§ ABOUT THIS EXERCISE
From the first line of the data below, copy each line up to the one containing "Dựa trên kết quả thăm khám và phim chụ", and include that line too.

--- EXTRACTED INFORMATION ---

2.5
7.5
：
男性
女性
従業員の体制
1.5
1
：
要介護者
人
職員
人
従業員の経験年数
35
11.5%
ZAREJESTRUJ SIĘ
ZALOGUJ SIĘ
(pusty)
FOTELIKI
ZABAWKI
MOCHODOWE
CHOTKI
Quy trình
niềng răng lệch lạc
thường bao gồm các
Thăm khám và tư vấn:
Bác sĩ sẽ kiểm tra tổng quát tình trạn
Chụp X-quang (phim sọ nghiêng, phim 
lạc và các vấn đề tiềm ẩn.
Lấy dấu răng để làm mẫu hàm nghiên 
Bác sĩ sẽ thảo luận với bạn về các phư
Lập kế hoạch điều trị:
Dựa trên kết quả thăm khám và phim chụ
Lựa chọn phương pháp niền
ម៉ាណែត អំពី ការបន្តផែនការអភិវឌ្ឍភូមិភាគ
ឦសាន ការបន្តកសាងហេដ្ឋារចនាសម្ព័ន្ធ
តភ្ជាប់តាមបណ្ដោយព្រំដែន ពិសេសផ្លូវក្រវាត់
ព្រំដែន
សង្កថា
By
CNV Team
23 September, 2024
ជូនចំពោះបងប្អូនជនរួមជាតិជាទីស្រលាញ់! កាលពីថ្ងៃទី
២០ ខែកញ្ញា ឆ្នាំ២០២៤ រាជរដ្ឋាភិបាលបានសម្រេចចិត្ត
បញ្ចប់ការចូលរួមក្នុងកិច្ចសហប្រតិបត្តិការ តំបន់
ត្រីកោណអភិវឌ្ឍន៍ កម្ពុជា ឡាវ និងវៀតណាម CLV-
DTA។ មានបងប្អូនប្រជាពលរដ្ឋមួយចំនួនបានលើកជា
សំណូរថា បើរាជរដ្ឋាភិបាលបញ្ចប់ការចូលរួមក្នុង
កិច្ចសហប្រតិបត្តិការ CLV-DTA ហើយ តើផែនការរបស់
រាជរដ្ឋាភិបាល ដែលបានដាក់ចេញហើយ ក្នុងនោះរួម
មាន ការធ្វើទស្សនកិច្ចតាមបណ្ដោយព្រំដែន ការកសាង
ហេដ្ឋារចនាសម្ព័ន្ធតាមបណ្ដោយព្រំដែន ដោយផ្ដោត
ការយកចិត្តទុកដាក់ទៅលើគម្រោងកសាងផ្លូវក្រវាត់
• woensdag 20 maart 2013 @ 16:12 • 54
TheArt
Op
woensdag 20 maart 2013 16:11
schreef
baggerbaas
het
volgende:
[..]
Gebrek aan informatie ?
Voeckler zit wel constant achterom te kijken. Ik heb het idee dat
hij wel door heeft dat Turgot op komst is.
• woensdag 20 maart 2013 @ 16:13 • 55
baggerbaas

---

§ ANSWER TO THE EXERCISE
2.5
7.5
：
男性
女性
従業員の体制
1.5
1
：
要介護者
人
職員
人
従業員の経験年数
35
11.5%
ZAREJESTRUJ SIĘ
ZALOGUJ SIĘ
(pusty)
FOTELIKI
ZABAWKI
MOCHODOWE
CHOTKI
Quy trình
niềng răng lệch lạc
thường bao gồm các
Thăm khám và tư vấn:
Bác sĩ sẽ kiểm tra tổng quát tình trạn
Chụp X-quang (phim sọ nghiêng, phim 
lạc và các vấn đề tiềm ẩn.
Lấy dấu răng để làm mẫu hàm nghiên 
Bác sĩ sẽ thảo luận với bạn về các phư
Lập kế hoạch điều trị:
Dựa trên kết quả thăm khám và phim chụ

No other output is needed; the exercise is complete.